By |Published On: May 17, 2025|Categories: Europe, Portugal, Spain|352 words|0 Comments|

The next morning we were underway by 0700. With a brisk dawn breeze coming down from Vigo we were able to quickly make our way out of the Ría, under the Islas Cíes and their high peaks and out into the open ocean.

Morning light on the Islas Cíes.

Here, where a welcoming blue sea awaited us, the wind promptly died, along with the shades of the early morning light, and it became necessary to crank up the iron genoa in order to make way south. Over the course of the morning the engine went on and off and the sails in and out along with the vagaries of the breeze that blew down off the range that ran along the coastline. Eventually, however, the breeze filled in and stayed with us and we were able to leave the sails out.

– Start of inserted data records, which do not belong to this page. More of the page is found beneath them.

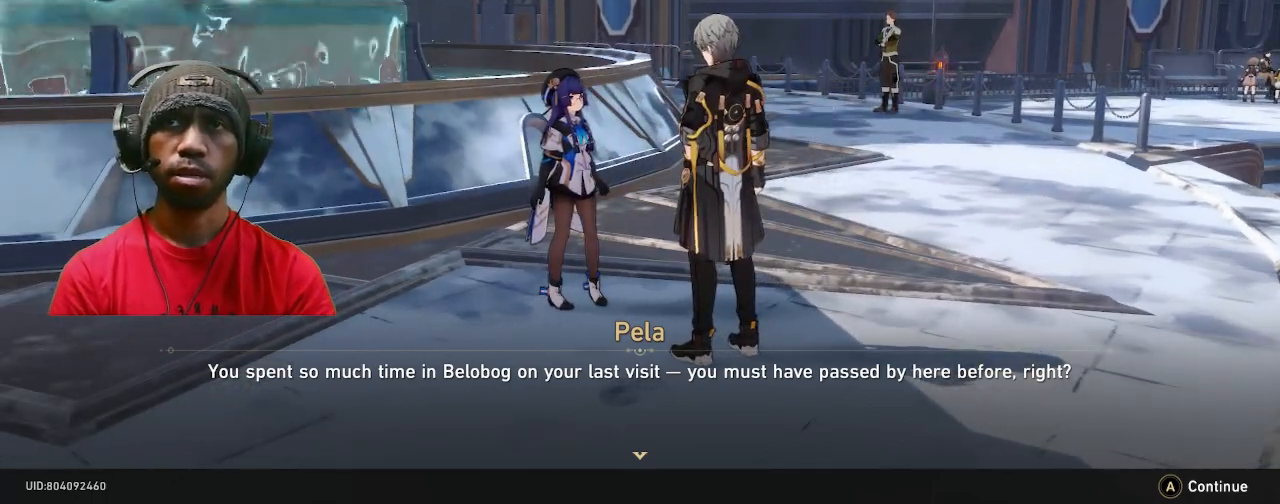
{"dt_ms": 500, "buttons": ["R2"], "left_stick": "center", "right_stick": "center", "events": [[17, "CROSS", "up"]]}
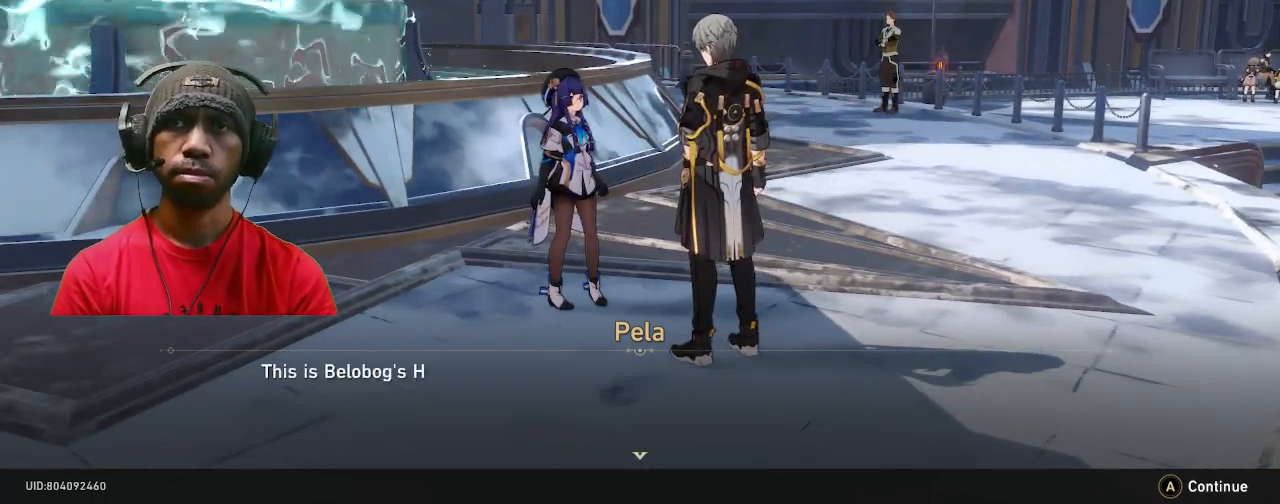
{"dt_ms": 500, "buttons": ["R2"], "left_stick": "center", "right_stick": "center", "events": []}
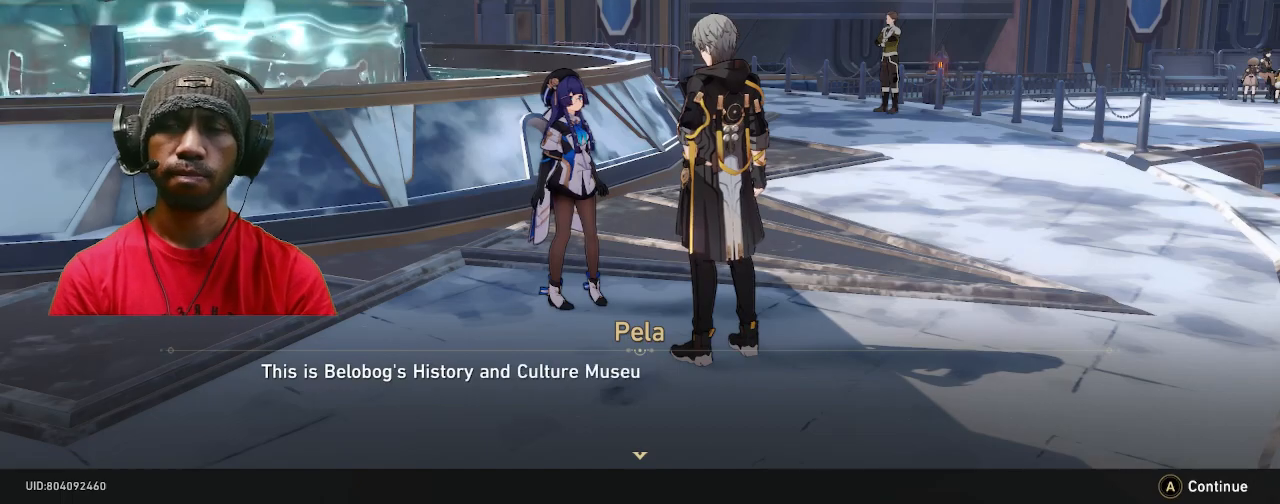
{"dt_ms": 500, "buttons": ["R2"], "left_stick": "center", "right_stick": "center", "events": []}
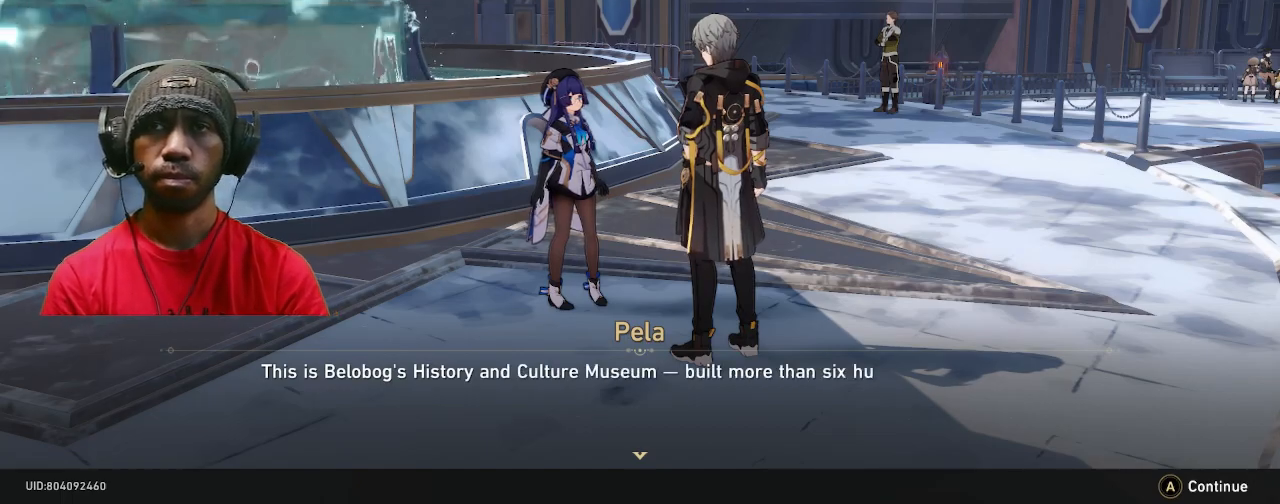
{"dt_ms": 500, "buttons": ["R2"], "left_stick": "center", "right_stick": "center", "events": []}
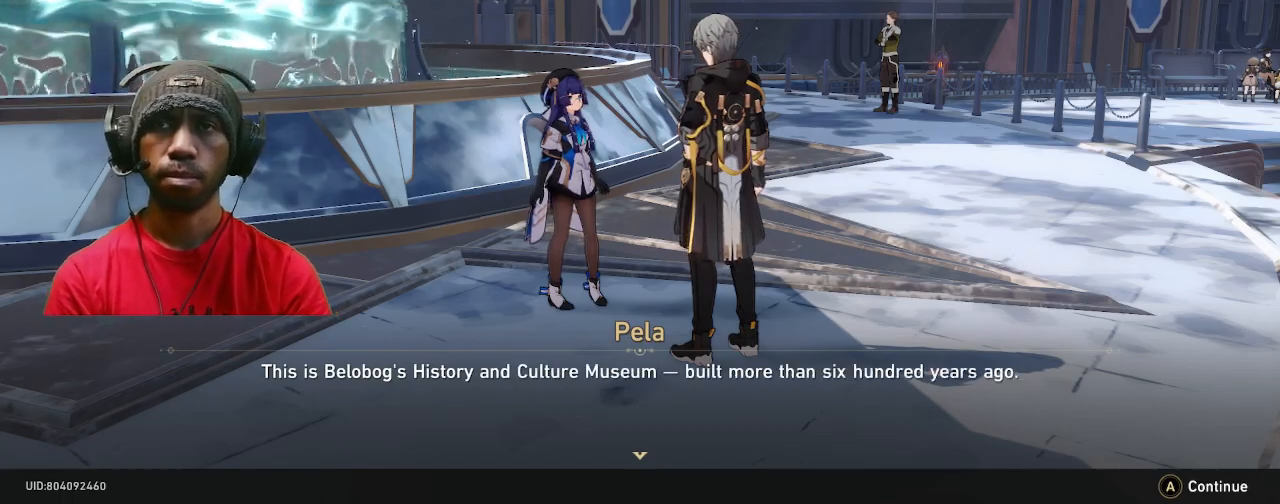
{"dt_ms": 500, "buttons": ["R2"], "left_stick": "center", "right_stick": "up", "events": [[367, "right_stick", "up"]]}
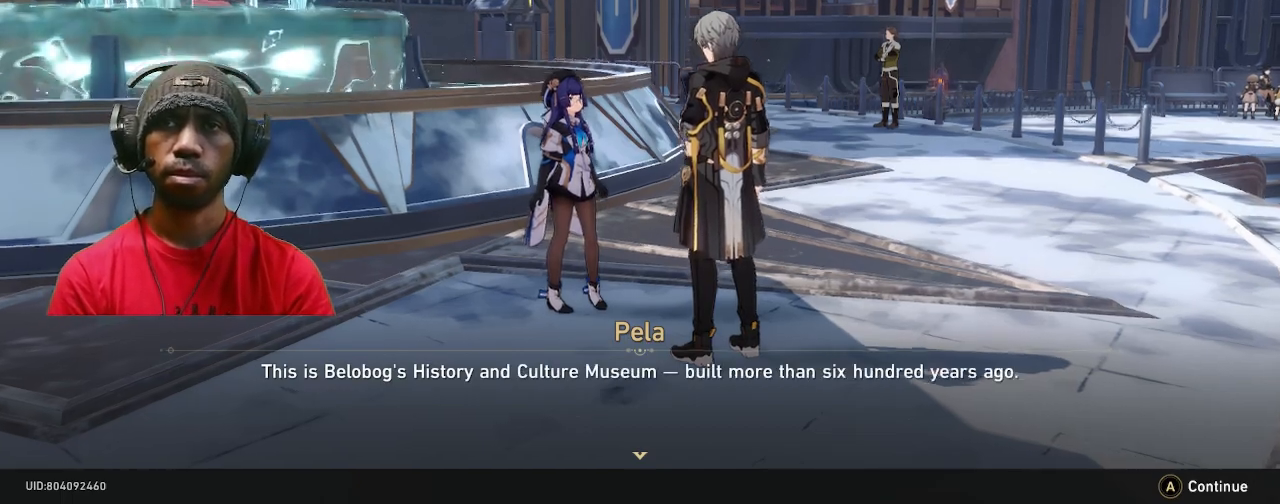
{"dt_ms": 500, "buttons": ["R2"], "left_stick": "center", "right_stick": "left", "events": [[100, "right_stick", "center"], [433, "right_stick", "left"]]}
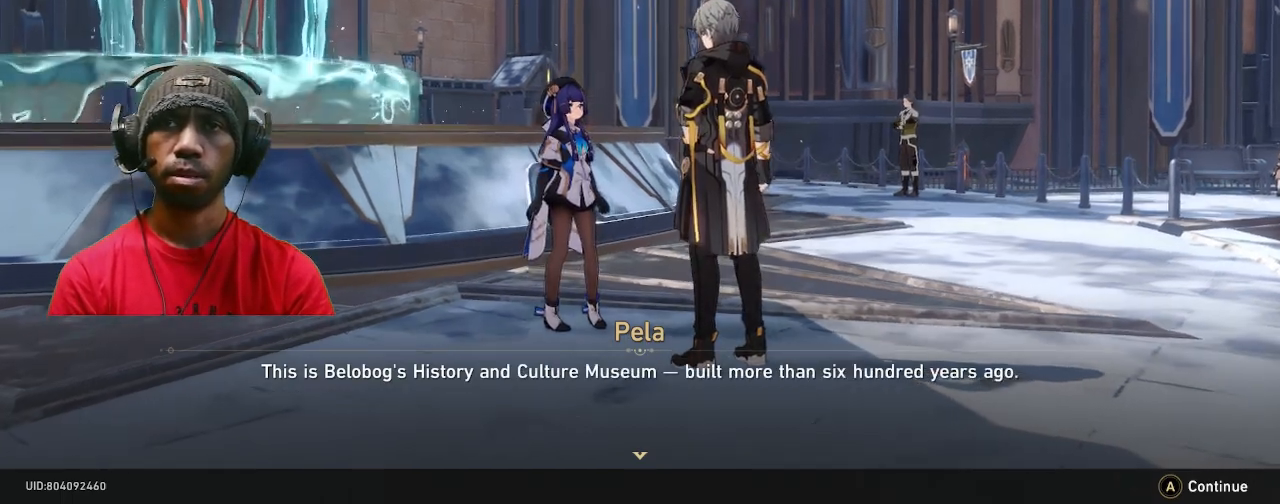
{"dt_ms": 500, "buttons": ["R2"], "left_stick": "center", "right_stick": "left", "events": []}
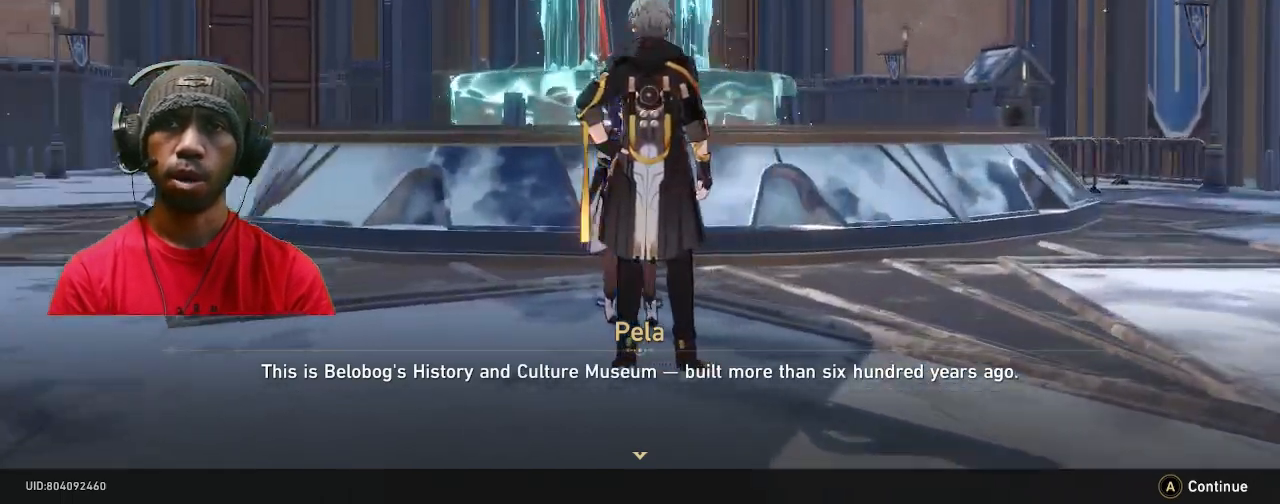
{"dt_ms": 500, "buttons": ["R2"], "left_stick": "center", "right_stick": "center", "events": [[117, "right_stick", "center"]]}
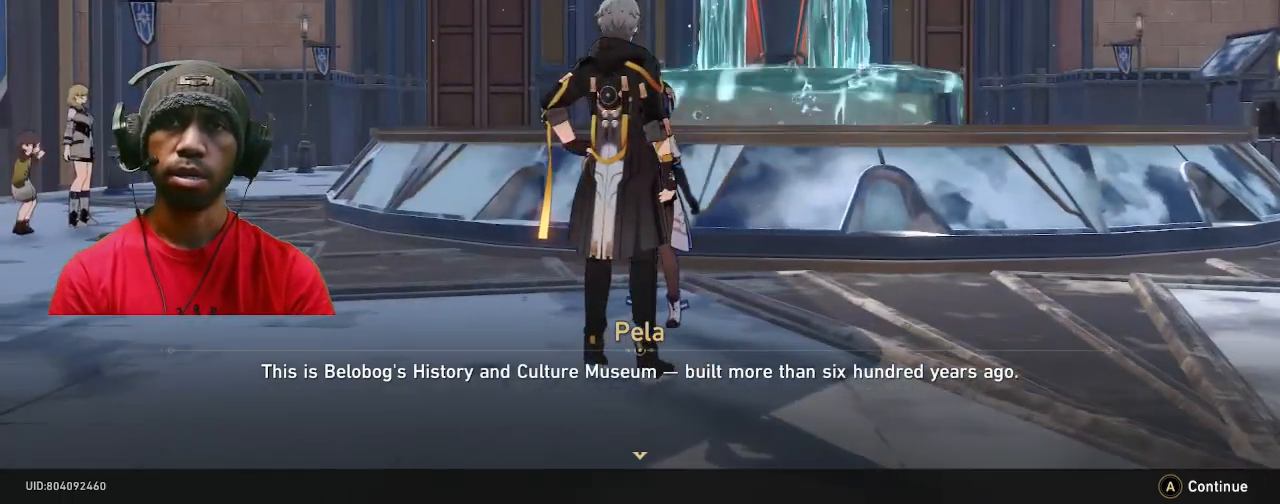
{"dt_ms": 500, "buttons": ["R2"], "left_stick": "center", "right_stick": "up", "events": [[150, "right_stick", "up"]]}
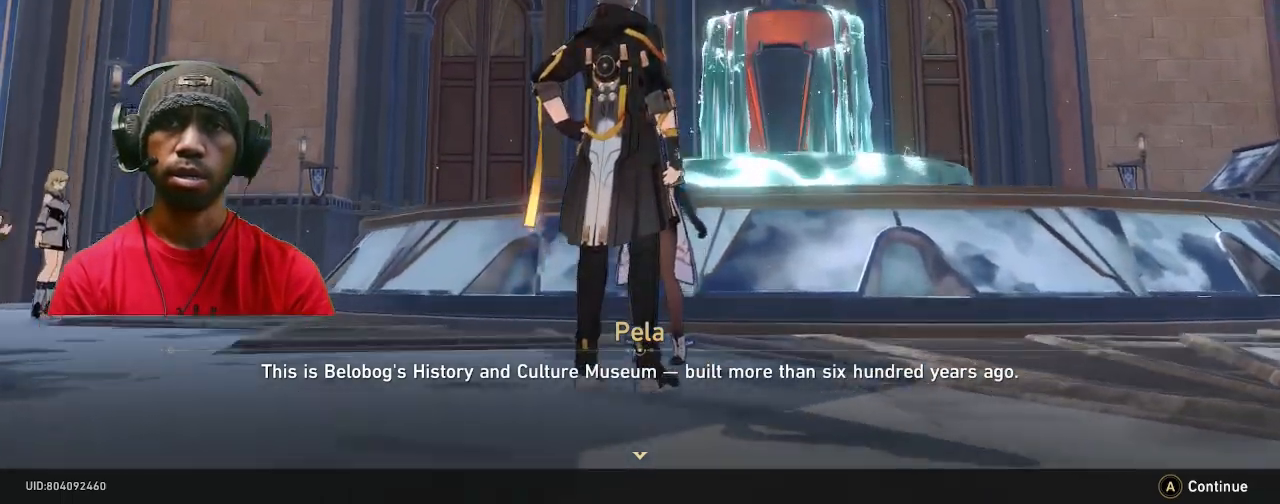
{"dt_ms": 500, "buttons": ["R2"], "left_stick": "center", "right_stick": "center", "events": [[50, "right_stick", "center"]]}
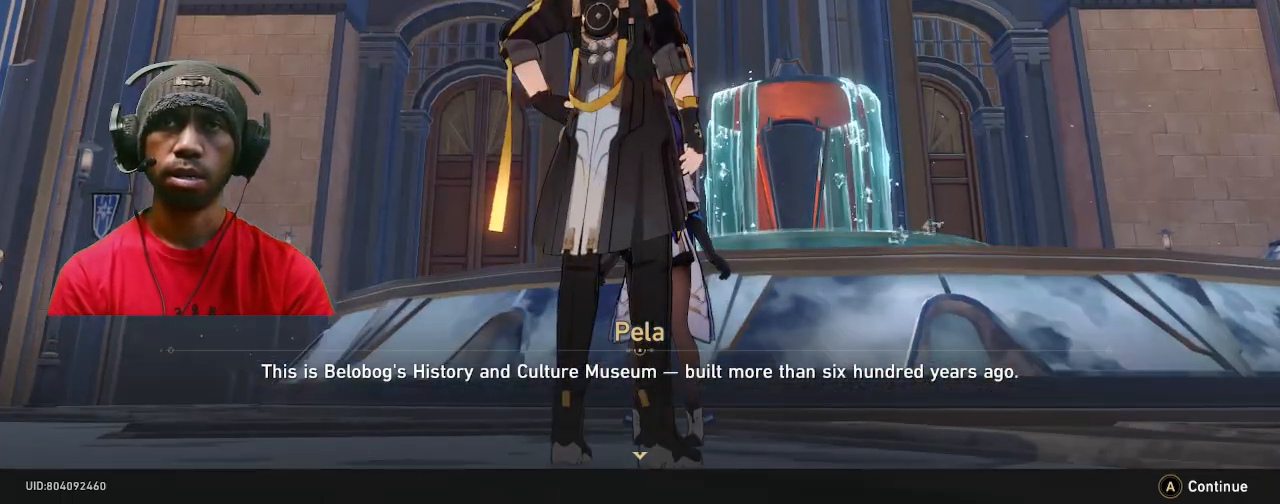
{"dt_ms": 500, "buttons": ["R2"], "left_stick": "center", "right_stick": "center", "events": []}
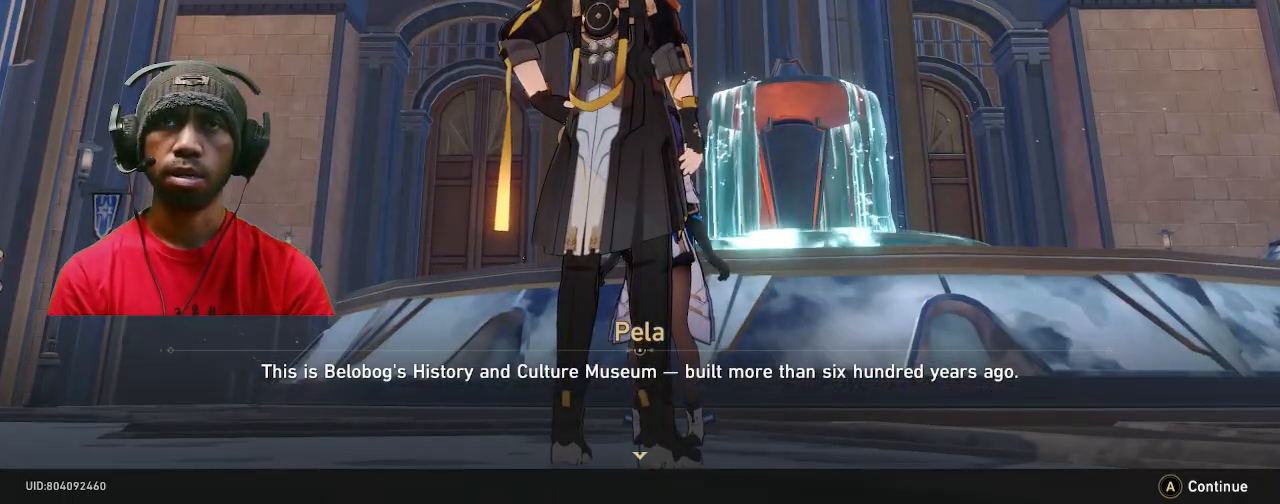
{"dt_ms": 500, "buttons": ["R2"], "left_stick": "center", "right_stick": "down", "events": [[267, "right_stick", "down"]]}
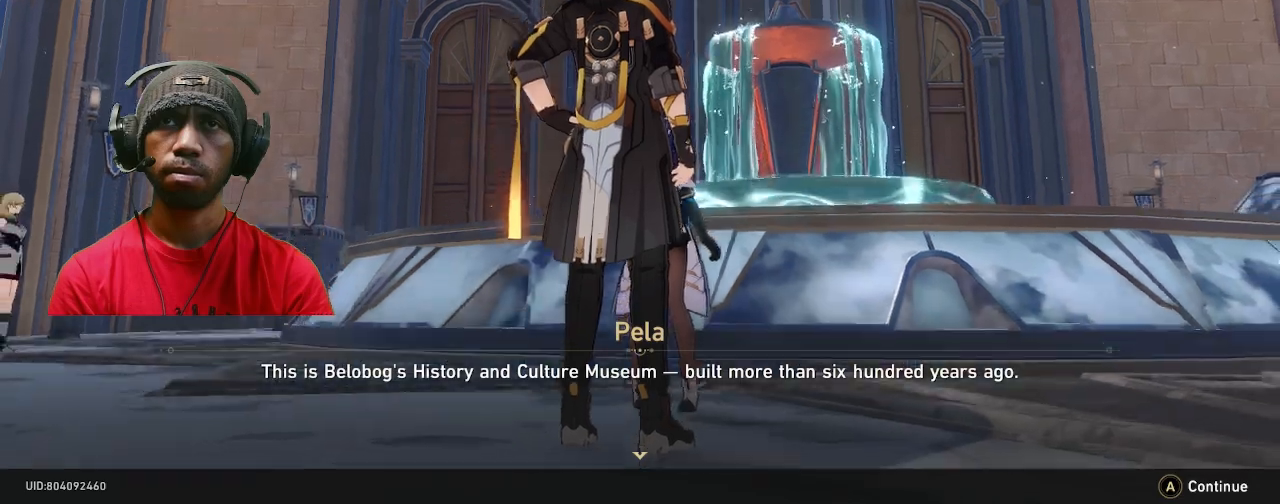
{"dt_ms": 500, "buttons": ["R2"], "left_stick": "center", "right_stick": "right", "events": [[183, "right_stick", "center"], [367, "right_stick", "right"]]}
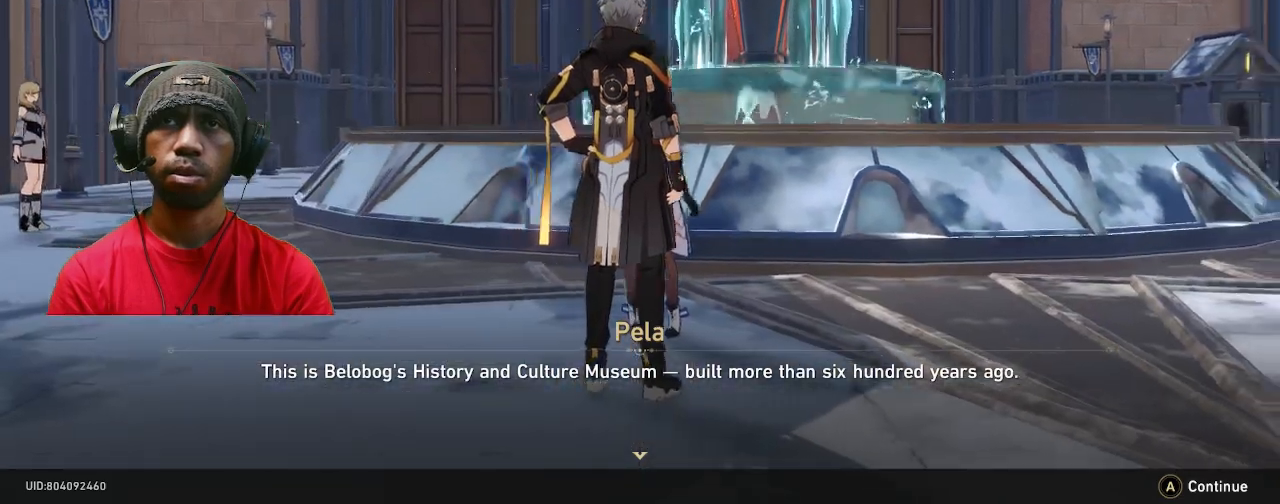
{"dt_ms": 500, "buttons": ["R2"], "left_stick": "center", "right_stick": "center", "events": [[317, "right_stick", "center"]]}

One of the last lighthouses in Spain, before we entered Portugal.

Arriving in Portugal

As the morning progressed the coastal range grew slowly smaller and ever more distant from the coast. Until, by the time we had reached the Portuguese border at the Rio Miño, they had receded well back from the coast and appeared as just hazy outlines on the horizon.

New country, new courtesy flag.

Meanwhile the coast along which we were sailing went from a rocky and steep affair with occasional towns to low dunes interspersed with towns and resorts; with the former becoming ever less common and the latter ever more dominant as we progressed further south towards Porto.

Our first Portuguese city

The city of Porto rose up on us late in the afternoon, first as a massive port and industrial area and then, once we had cleared that, as a series of beachside neighbourhoods.

The very futuristic-looking cruise terminal at Porto Leixões, just to the north of Porto.

Dolphins joined us for a short while as we entered the Rio Douro and made our way towards the harbour at Afurada. Despite the strong current running in the river, the entrance to the harbour and to our berth proved relatively easy. Phew.